Наташка, присмотревшись и немного поработав под началом главврача, вскоре поняла правоту своей начальницы. Немалую роль в преображении девушки сыграла и ее неспособность к сопротивлению, а уж подчинять себе чужую волю Нелли Кимовна умела.
В итоге очень скоро Наталья Королькова стала ее лучшей помощницей во всех делах больницы.
Она умела, когда надо было, промолчать, и умела, когда ее просила об этом начальница, рассказать о том, что творится за дверями кабинета главврача.
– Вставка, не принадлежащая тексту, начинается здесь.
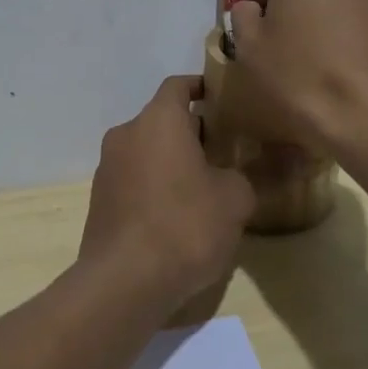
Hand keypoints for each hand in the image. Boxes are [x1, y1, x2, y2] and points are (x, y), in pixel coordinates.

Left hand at [80, 75, 256, 308]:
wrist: (124, 283)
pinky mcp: (99, 201)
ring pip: (147, 150)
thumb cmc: (185, 225)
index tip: (225, 100)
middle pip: (163, 119)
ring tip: (204, 185)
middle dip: (193, 131)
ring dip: (172, 160)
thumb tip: (267, 163)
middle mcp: (127, 134)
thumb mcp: (235, 198)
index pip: (178, 85)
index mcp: (158, 120)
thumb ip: (251, 173)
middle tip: (225, 150)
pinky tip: (177, 215)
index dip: (202, 88)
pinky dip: (155, 185)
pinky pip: (134, 179)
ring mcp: (107, 168)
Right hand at [228, 0, 367, 152]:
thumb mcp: (249, 48)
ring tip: (330, 69)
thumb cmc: (302, 75)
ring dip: (337, 24)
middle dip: (304, 11)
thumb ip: (244, 18)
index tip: (261, 45)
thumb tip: (254, 10)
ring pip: (349, 4)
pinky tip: (359, 77)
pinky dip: (367, 42)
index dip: (260, 14)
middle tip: (294, 55)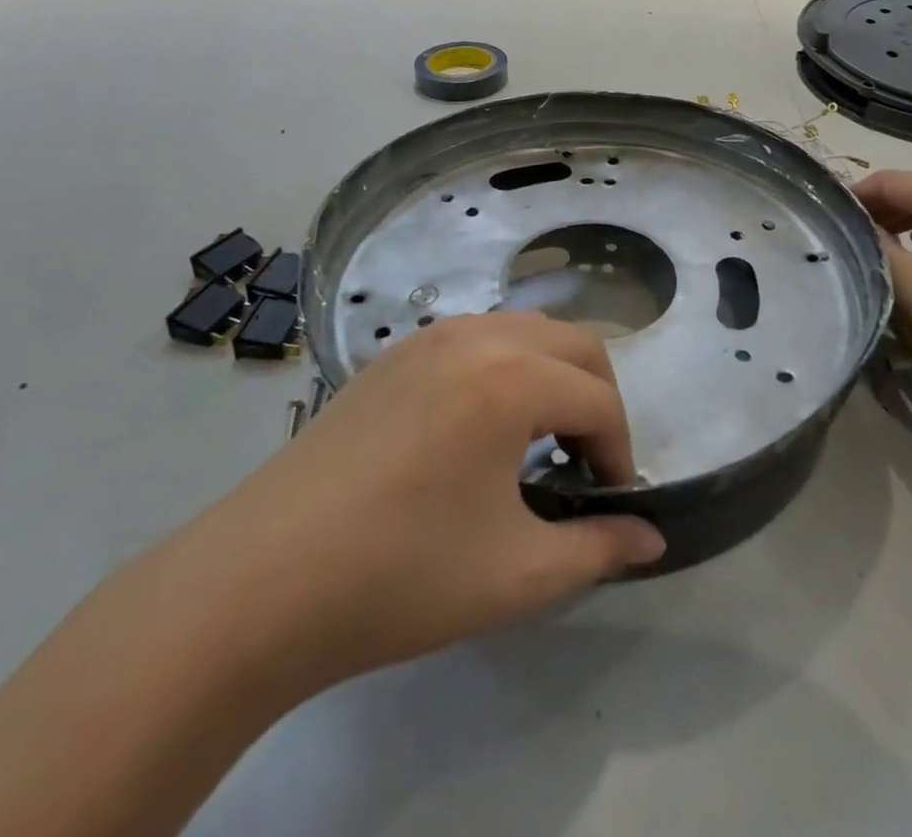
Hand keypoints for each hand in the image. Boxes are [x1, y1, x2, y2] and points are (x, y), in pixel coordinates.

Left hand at [190, 312, 664, 701]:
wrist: (260, 580)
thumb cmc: (401, 576)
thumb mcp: (517, 574)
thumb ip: (598, 549)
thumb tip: (651, 537)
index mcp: (511, 377)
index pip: (599, 400)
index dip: (619, 453)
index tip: (611, 503)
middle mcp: (476, 336)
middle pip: (574, 343)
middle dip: (597, 398)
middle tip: (587, 464)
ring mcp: (428, 338)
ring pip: (524, 331)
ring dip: (552, 376)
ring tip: (539, 443)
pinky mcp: (393, 355)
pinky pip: (476, 338)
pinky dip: (505, 368)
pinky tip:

Королькова умела выполнить любое задание Рябкиной, и в ней обнаружилась даже такая неожиданно приятная черта, как абсолютная преданность.
В общем, она стала правой рукой во всех, разумеется не врачебных, делах у Рябкиной.
– Ты нашего нового санитара видела?
– Да, Нелли Кимовна. Это алкаш такой, кажется, Сашкой зовут. Вы его имеете в виду?
– Его, его... Алкаш, говоришь? А что, на работе пьяный появляется?
– Да нет вроде. Просто физиономия у него такая, да и весь внешний вид...
– А какая такая физиономия?
– Ну, небритая.
– А внешний вид?
– Да во все такое лохское одет, что просто ужас. Это даже не дерибас.